Líderes políticos nicaragüenses consideran que el Presidente electo del El Salvador, Mauricio Funes, al hacer pública su decisión de no “alinearse” al Presidente venezolano Hugo Chávez y tomar como modelo para gobernar a su “amigo”, el Presidente de Brasil, Luiz Inácio Lula da Silva, ha definido la corriente de izquierda a la que pertenecerá y el tipo de políticas que desarrollará.
Según el diputado del Movimiento Renovador Sandinista, (MRS), Víctor Hugo Tinoco, en América Latina existen dos corrientes de izquierda. La elegida por Funes tiene como “objetivo principal reivindicar los temas sociales y derechos de los más pobres”, pero a la vez insiste en la defensa de la democracia, las libertades ciudadanas y en “mantener buenas relaciones” con todos los países, incluido Estados Unidos. Entre los que siguen esta línea están Brasil, Chile, Argentina y Uruguay.

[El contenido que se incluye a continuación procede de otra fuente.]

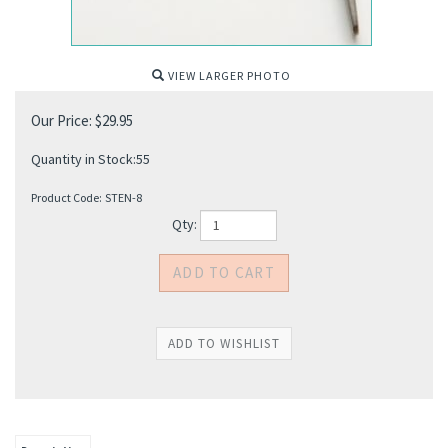
VIEW LARGER PHOTO
Our Price:
$
29.95
Quantity in Stock:55
Product Code:
STEN-8
Qty:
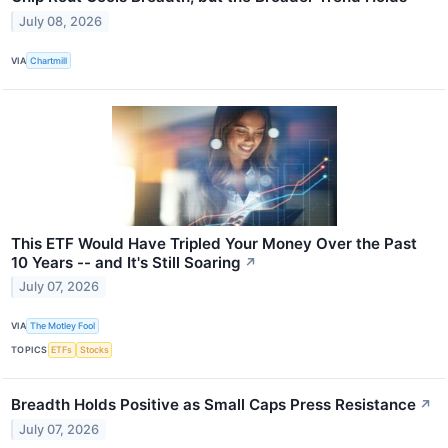
July 08, 2026
VIA
Chartmill
This ETF Would Have Tripled Your Money Over the Past
10 Years -- and It's Still Soaring
↗
July 07, 2026
VIA
The Motley Fool
TOPICS
ETFs
Stocks
Breadth Holds Positive as Small Caps Press Resistance
↗
July 07, 2026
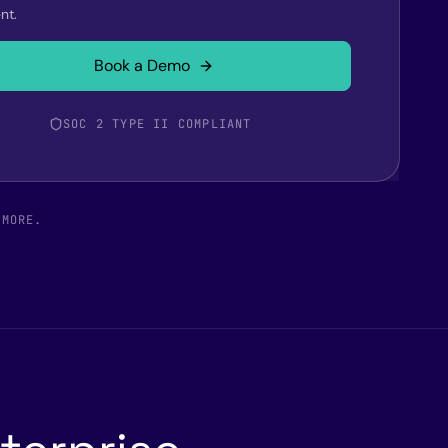
nt.
Book a Demo
SOC 2 TYPE II COMPLIANT
 MORE.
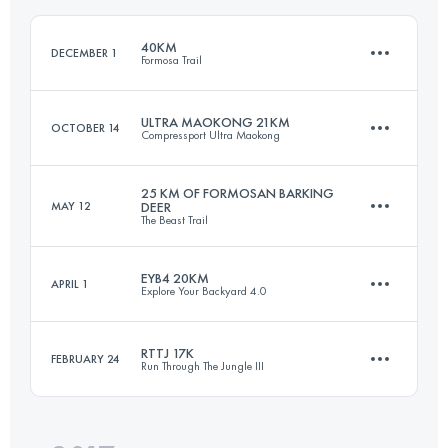
Login to access the UTMB Index
40KM
DECEMBER 1
Formosa Trail
Login to access the UTMB Index
ULTRA MAOKONG 21KM
OCTOBER 14
Compressport Ultra Maokong
38.4 KM
2300 M+
25 KM OF FORMOSAN BARKING
MAY 12
DEER
The Beast Trail
21.7 KM
1340 M+
Login to access the UTMB Index
EYB4 20KM
APRIL 1
Explore Your Backyard 4.0
25 KM
1820 M+
Login to access the UTMB Index
RTTJ 17K
FEBRUARY 24
Run Through The Jungle III
19 KM
980 M+
Login to access the UTMB Index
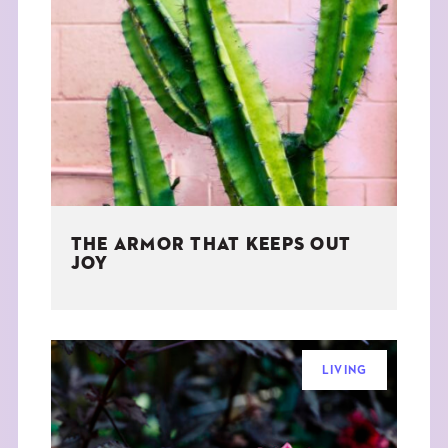
THE ARMOR THAT KEEPS OUT
JOY
LIVING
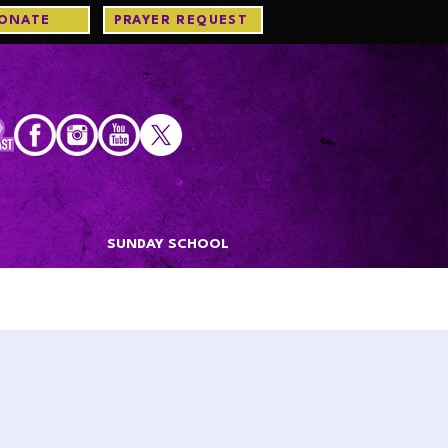
ONATE
PRAYER REQUEST
S
SUNDAY SCHOOL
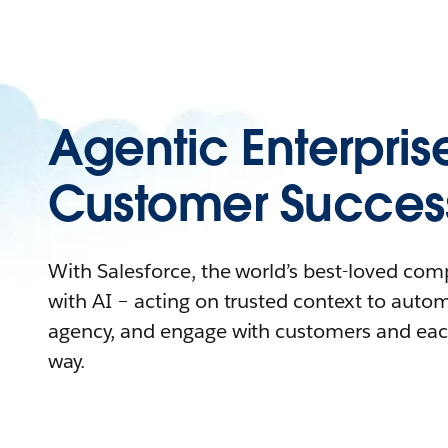
Agentic Enterpris
Customer Succes
With Salesforce, the world’s best-loved co
with AI – acting on trusted context to auto
agency, and engage with customers and eac
way.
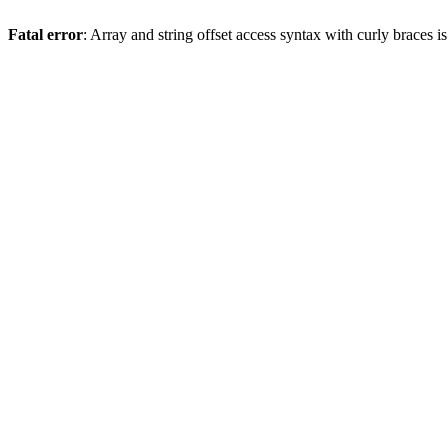
Fatal error
: Array and string offset access syntax with curly braces 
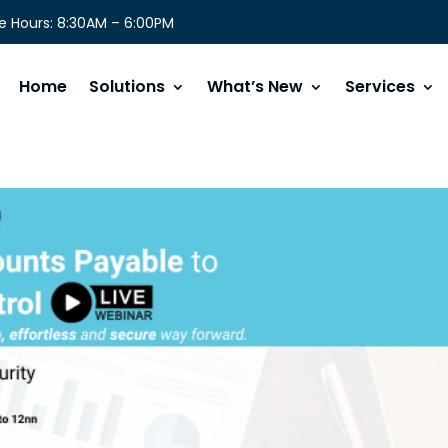
 Hours: 8:30AM – 6:00PM
Home
Solutions
What’s New
Services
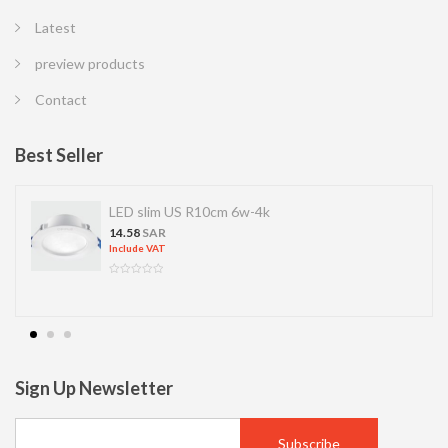
Latest
preview products
Contact
Best Seller
LED slim US R10cm 6w-4k
14.58
SAR
Include VAT
Sign Up Newsletter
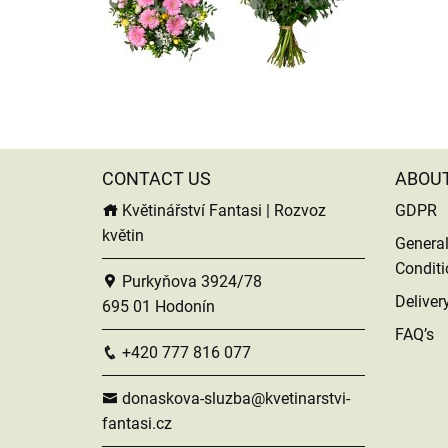
CONTACT US
ABOU
Květinářství Fantasi | Rozvoz
GDPR
květin
Genera
Conditi
Purkyňova 3924/78
Deliver
695 01 Hodonín
FAQ’s
+420 777 816 077
donaskova-sluzba@kvetinarstvi-
fantasi.cz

En cambio, los de la otra aunque reivindican el tema social, dan prioridad a otros temas, como el político, y tiene la “tendencia a afectar” las libertades y derechos ciudadanos y políticos”.
Para la ex comandante guerrillera Dora María Téllez otra característica que ha abierto una brecha entre ambas corrientes es que los gobernantes de la corriente que lidera Chávez están interesados en “perpetuarse en el poder y proyectar su figura”, mientras que los de la otra creen en los relevos.

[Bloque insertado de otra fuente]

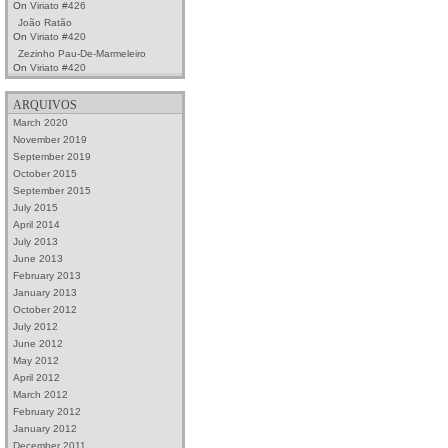
On
Viriato #426
João Ratão
On
Viriato #420
Zezinho Pau-De-Marmeleiro
On
Viriato #420
ARQUIVOS
March 2020
November 2019
September 2019
October 2015
September 2015
July 2015
April 2014
July 2013
June 2013
February 2013
January 2013
October 2012
July 2012
June 2012
May 2012
April 2012
March 2012
February 2012
January 2012
December 2011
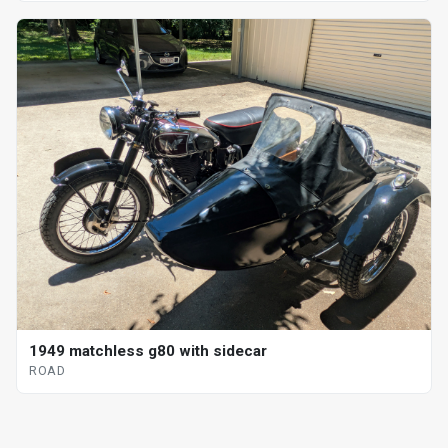
1949 matchless g80 with sidecar
ROAD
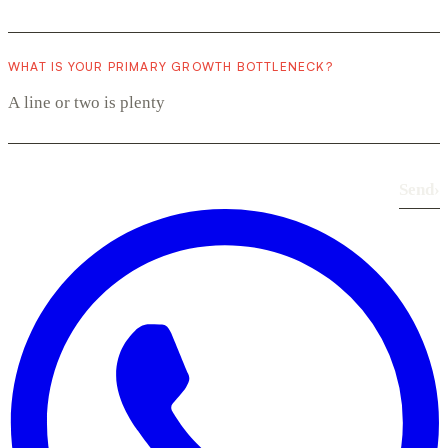
WHAT IS YOUR PRIMARY GROWTH BOTTLENECK?
Send
›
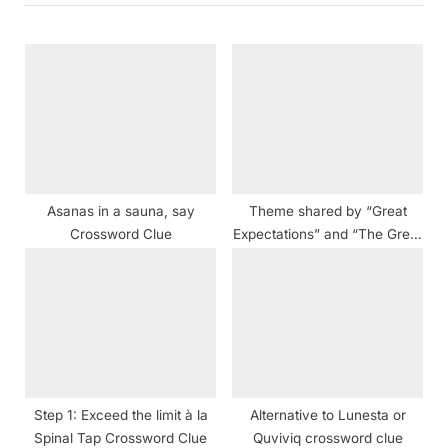
o
P
u
o
s
s
P
t
o
:
s
t
Asanas in a sauna, say
Theme shared by “Great
:
Crossword Clue
Expectations” and “The Great
Gatsby” crossword clue
Step 1: Exceed the limit à la
Alternative to Lunesta or
Spinal Tap Crossword Clue
Quviviq crossword clue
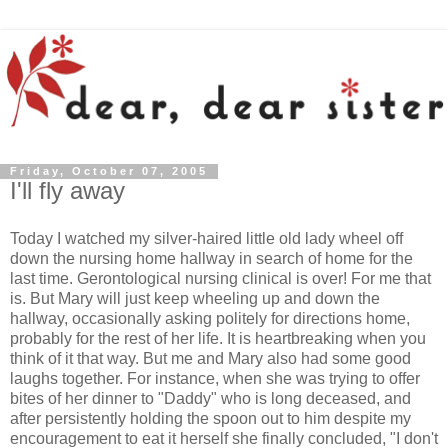
Friday, October 07, 2005
I'll fly away
Today I watched my silver-haired little old lady wheel off
down the nursing home hallway in search of home for the
last time. Gerontological nursing clinical is over! For me that
is. But Mary will just keep wheeling up and down the
hallway, occasionally asking politely for directions home,
probably for the rest of her life. It is heartbreaking when you
think of it that way. But me and Mary also had some good
laughs together. For instance, when she was trying to offer
bites of her dinner to "Daddy" who is long deceased, and
after persistently holding the spoon out to him despite my
encouragement to eat it herself she finally concluded, "I don't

“Chávez está interesado en jugar el papel de gran líder en el enfrentamiento contra Estados Unidos, pero no veo a Lula en ese papel”, explicó Téllez.
Funes, que llegó al poder bajo la bandera del Frente Farabundo Martí para la Liberación Nacional (FMLN), también ha declarado que “se puede hacer un Gobierno de izquierda sin necesidad de dar un salto al vacío”.
Tinoco y Téllez coinciden en que el único que puede esclarecer a qué se refirió es él, pero lo analizan como una alusión indirecta al hecho de que hay países con gobiernos de izquierda que tienen una actitud de violación a los derechos humanos y de confrontación con el resto de países, sin importar que eso lleve a sus ciudadanos a una mayor pobreza.
“Por la cercanía en términos geográficos podría ser una alusión al presidente Ortega que ha espantado la cooperación internacional y entrado en conflicto con algunas fuerzas políticas y con otros países”, manifestó Téllez
Ambos consideran que Funes al enviar estos mensajes muestra su afán de dar confianza para establecer una relación de armonía con las otras fuerzas políticas salvadoreñas y con el resto de países.